1. Let nails go nude
It’s a well-known fact that podiatrists don’t like polish. “It forms a barrier over nails and contains chemicals that can harm the nail plate,” Miltchin says. “Nails become brittle and change colour with long-term use.” And lack of sterilization at salons spreads common infections, such as nail fungus. Leave nails au naturel in the cooler months, and see a podiatrist if you notice any white or yellow patches.
2. Make feet a family affair
“Does your family doctor ever tell you to take off your socks or walk around?” asks Miltchin. “No. And that’s why it’s important to have your family’s feet examined.” Although it’s never too late, if a podiatrist sees children before age six and corrects any imbalances, they may never develop foot problems in adulthood.
3. Go shoe shopping
Miltchin’s feet are comfortably encased in lace-up running shoes. “I’m not going to say everyone has to wear sneakers, but they are the best shoes.” A study by the American Orthopaedic Foot and Ankle Society found 88 percent of women wear shoes that are too small and 55 percent have bunions. “Women shouldn’t wear heels every day,” says Miltchin. A recent study in Foot & Ankle International found the higher the heel, the greater the pain and risk of deformity. (Heels should be 3/4 inch or less.) Not that ballet flats are much better. “They offer no support or shock absorption and should only be worn if you’re actually doing ballet,” Miltchin says.
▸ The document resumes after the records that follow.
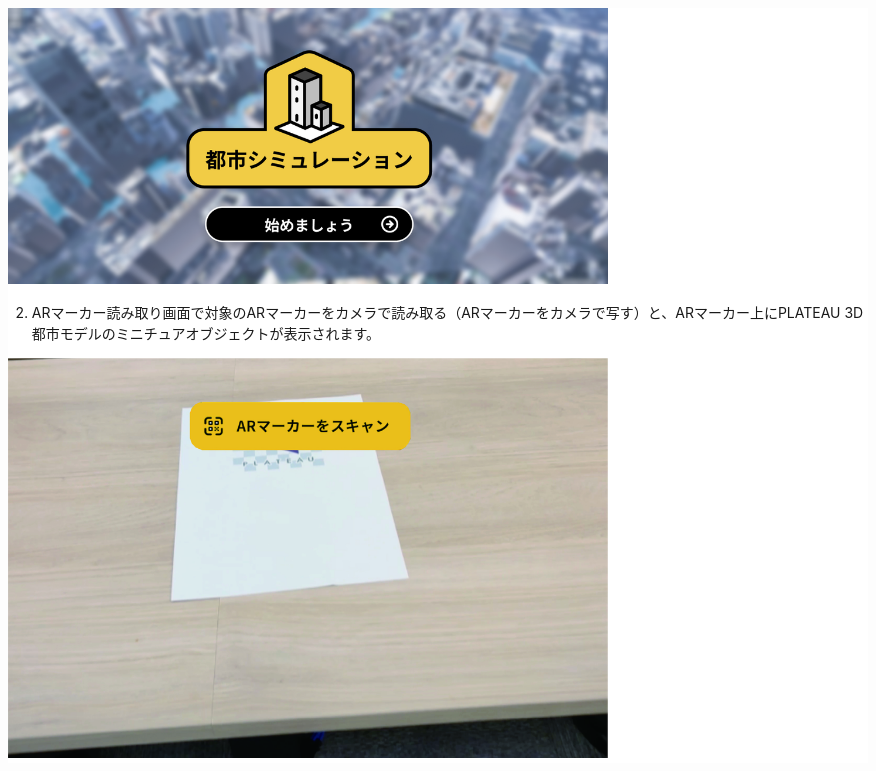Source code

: <img width="600" alt="miniature_sample_01_title" src="/Documentation~/Images/miniature_sample_01_title.png">

2. ARマーカー読み取り画面で対象のARマーカーをカメラで読み取る（ARマーカーをカメラで写す）と、ARマーカー上にPLATEAU 3D都市モデルのミニチュアオブジェクトが表示されます。<br>

<img width="600" alt="miniature_sample_02_markerscan" src="/Documentation~/Images/miniature_sample_arscan.jpg">

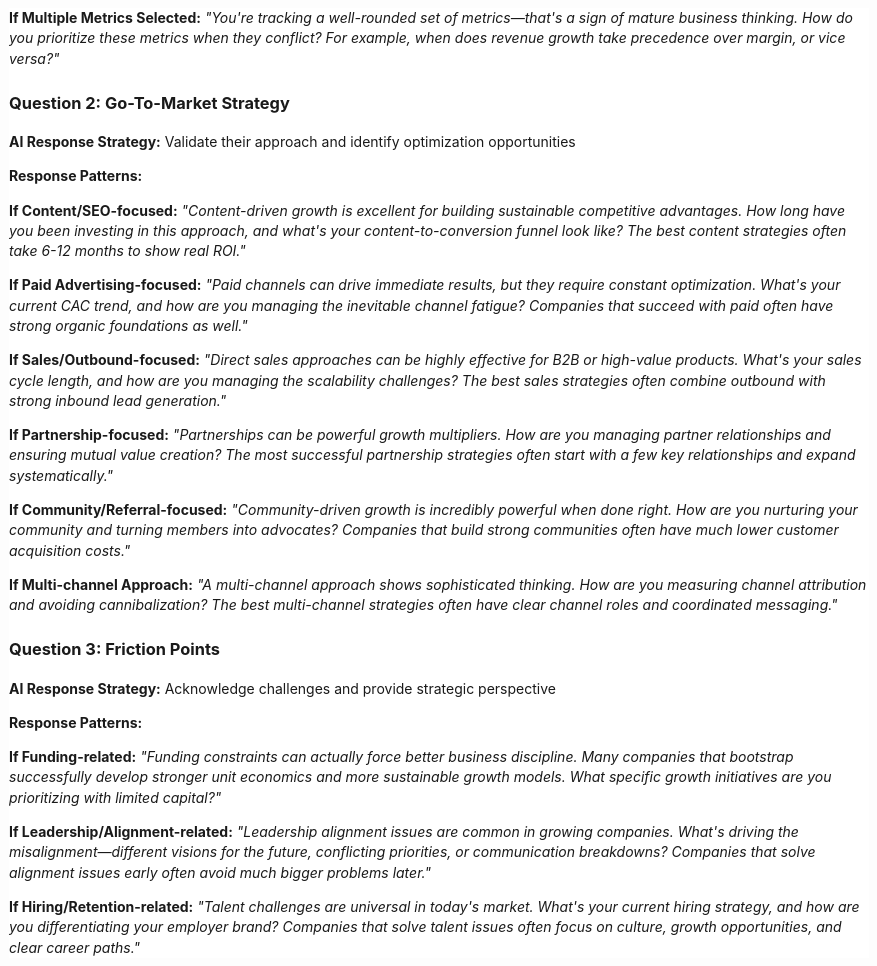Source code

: **If Multiple Metrics Selected:**
*"You're tracking a well-rounded set of metrics—that's a sign of mature business thinking. How do you prioritize these metrics when they conflict? For example, when does revenue growth take precedence over margin, or vice versa?"*

### Question 2: Go-To-Market Strategy
**AI Response Strategy:** Validate their approach and identify optimization opportunities

**Response Patterns:**

**If Content/SEO-focused:**
*"Content-driven growth is excellent for building sustainable competitive advantages. How long have you been investing in this approach, and what's your content-to-conversion funnel look like? The best content strategies often take 6-12 months to show real ROI."*

**If Paid Advertising-focused:**
*"Paid channels can drive immediate results, but they require constant optimization. What's your current CAC trend, and how are you managing the inevitable channel fatigue? Companies that succeed with paid often have strong organic foundations as well."*

**If Sales/Outbound-focused:**
*"Direct sales approaches can be highly effective for B2B or high-value products. What's your sales cycle length, and how are you managing the scalability challenges? The best sales strategies often combine outbound with strong inbound lead generation."*

**If Partnership-focused:**
*"Partnerships can be powerful growth multipliers. How are you managing partner relationships and ensuring mutual value creation? The most successful partnership strategies often start with a few key relationships and expand systematically."*

**If Community/Referral-focused:**
*"Community-driven growth is incredibly powerful when done right. How are you nurturing your community and turning members into advocates? Companies that build strong communities often have much lower customer acquisition costs."*

**If Multi-channel Approach:**
*"A multi-channel approach shows sophisticated thinking. How are you measuring channel attribution and avoiding cannibalization? The best multi-channel strategies often have clear channel roles and coordinated messaging."*

### Question 3: Friction Points
**AI Response Strategy:** Acknowledge challenges and provide strategic perspective

**Response Patterns:**

**If Funding-related:**
*"Funding constraints can actually force better business discipline. Many companies that bootstrap successfully develop stronger unit economics and more sustainable growth models. What specific growth initiatives are you prioritizing with limited capital?"*

**If Leadership/Alignment-related:**
*"Leadership alignment issues are common in growing companies. What's driving the misalignment—different visions for the future, conflicting priorities, or communication breakdowns? Companies that solve alignment issues early often avoid much bigger problems later."*

**If Hiring/Retention-related:**
*"Talent challenges are universal in today's market. What's your current hiring strategy, and how are you differentiating your employer brand? Companies that solve talent issues often focus on culture, growth opportunities, and clear career paths."*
See some great examples of the types of shoes here.
4. Consider Botox
Mexican researchers recently discovered Botox may be better for relieving the pain of plantar fasciitis than steroids. Miltchin doesn’t use steroids or Botox but has had good results with lasers. (A study in Lasers in Medical Science found lasers help with both pain and healing in people with plantar fasciitis.)
5. Put your feet up
Rest, elevation and compression are the best ways to soothe sore feet. Miltchin also recommends using drying sprays in the morning to reduce sweat and moisturizer at night to keep skin supple. “Moisturizing your feet will help you avoid many problems, such as calluses,” he says. “Just use specifically formulated products, because the skin on your feet is up to 20 times thicker than on your face and body.”